O público que comparecer ao CineSesc na noite dessa quarta (outras datas de exibição do filme podem ser encontradas no site da mostra ) vai ver como Zappa mantinha sua verve ácida diante de qualquer tipo de entrevistador. Ele consegue inserir a mesma crítica mordaz participando tanto de produções intelectualizadas como de atrações de auditório cafonas e divertidas.

Schütte diz à Folha que seu interesse por Zappa vem desde garoto, nos anos 1970, em Hamm, cidadezinha na Alemanha onde nasceu. "Ouvi uma música dele, 'Who Are the Brain Police', numa coletânea sobre música pop do selo Deutsche Grammophon, e fui fisgado na hora. Tinha 12 anos e nunca me recuperei daquele impacto inicial, aquela melodia estranha, cheia de barulho."

O diretor quis evitar o formato de documentário no qual críticos, amigos e parentes da pessoa retratada perfilam suas opiniões. A certeza de que ninguém melhor que o próprio Zappa poderia explicar sua personalidade fez Schütte assistir a centenas de horas de material.

DIDATISMO

Mesmo sem textos introdutórios, o documentário tem um tom didático. Abrange desde uma aparição televisiva "pré-histórica", com Zappa "tocando" uma bicicleta –de cabelo curto e ainda sem o bigodão que o caracterizou, ele batuca nas rodas da bicicleta–, até entrevistas mais amargas, próximas de sua morte, em 1993, aos 52 anos, de câncer na próstata.

"Quanto mais eu mergulhava nessas declarações, um Zappa diferente se tornava mais visível", conta Schütte. "O roqueiro revolucionário de músicas incendiárias dava lugar a um homem sensível e intelectual, um pensador discutindo os limites da música, da arte e da moral."

Zappa questiona em vários momentos a posição de um artista tentando seguir seu código de ética dentro de uma indústria regida pelo lucro.
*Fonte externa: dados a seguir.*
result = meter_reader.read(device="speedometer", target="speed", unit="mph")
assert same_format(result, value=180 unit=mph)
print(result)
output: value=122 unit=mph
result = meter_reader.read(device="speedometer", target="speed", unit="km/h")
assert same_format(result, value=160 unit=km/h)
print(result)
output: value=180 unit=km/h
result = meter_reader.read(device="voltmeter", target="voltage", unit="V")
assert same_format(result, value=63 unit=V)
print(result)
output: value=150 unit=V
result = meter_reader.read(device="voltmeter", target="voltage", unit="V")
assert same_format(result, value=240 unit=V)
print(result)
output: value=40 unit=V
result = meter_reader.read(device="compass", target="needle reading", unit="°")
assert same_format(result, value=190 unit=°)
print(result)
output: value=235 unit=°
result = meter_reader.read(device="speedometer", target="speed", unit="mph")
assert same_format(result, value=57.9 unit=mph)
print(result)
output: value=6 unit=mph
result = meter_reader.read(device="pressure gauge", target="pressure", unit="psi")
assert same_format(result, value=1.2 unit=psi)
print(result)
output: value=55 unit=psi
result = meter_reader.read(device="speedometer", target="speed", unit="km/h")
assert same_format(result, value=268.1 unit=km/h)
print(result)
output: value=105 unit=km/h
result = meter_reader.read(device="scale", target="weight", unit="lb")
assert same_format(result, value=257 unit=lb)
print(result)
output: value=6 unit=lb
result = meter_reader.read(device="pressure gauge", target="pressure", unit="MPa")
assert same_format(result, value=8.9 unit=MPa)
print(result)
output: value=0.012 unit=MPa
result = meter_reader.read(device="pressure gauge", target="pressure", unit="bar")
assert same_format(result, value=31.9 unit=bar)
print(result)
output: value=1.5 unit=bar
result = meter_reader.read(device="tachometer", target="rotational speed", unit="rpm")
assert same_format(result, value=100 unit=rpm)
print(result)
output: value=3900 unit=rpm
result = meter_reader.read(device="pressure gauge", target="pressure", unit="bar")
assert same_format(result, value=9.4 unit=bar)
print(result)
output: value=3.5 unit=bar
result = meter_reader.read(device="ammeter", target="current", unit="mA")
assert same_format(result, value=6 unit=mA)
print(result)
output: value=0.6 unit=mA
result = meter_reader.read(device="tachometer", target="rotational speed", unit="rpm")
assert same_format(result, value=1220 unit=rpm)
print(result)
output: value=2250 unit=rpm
Entre declarações contundentes, trechos dele tocando sua mistura particular de rock, jazz e música clássica dão a trilha sonora.

Em um momento do filme, Zappa se define simplesmente como alguém que quer entreter a plateia. Schütte concorda. "Eu assisti a muitos shows dele, por 20 anos, e nunca saí desapontado. Zappa tinha muito humor."

O diretor sabe que é difícil a geração mais jovem ter interesse em Zappa. "Talvez o maior legado dele seja a conexão de sua vida e sua música com questões existenciais com as quais lidamos o tempo todo. Se algum jovem for fisgado por isso, como eu fui, tudo vai valer a pena."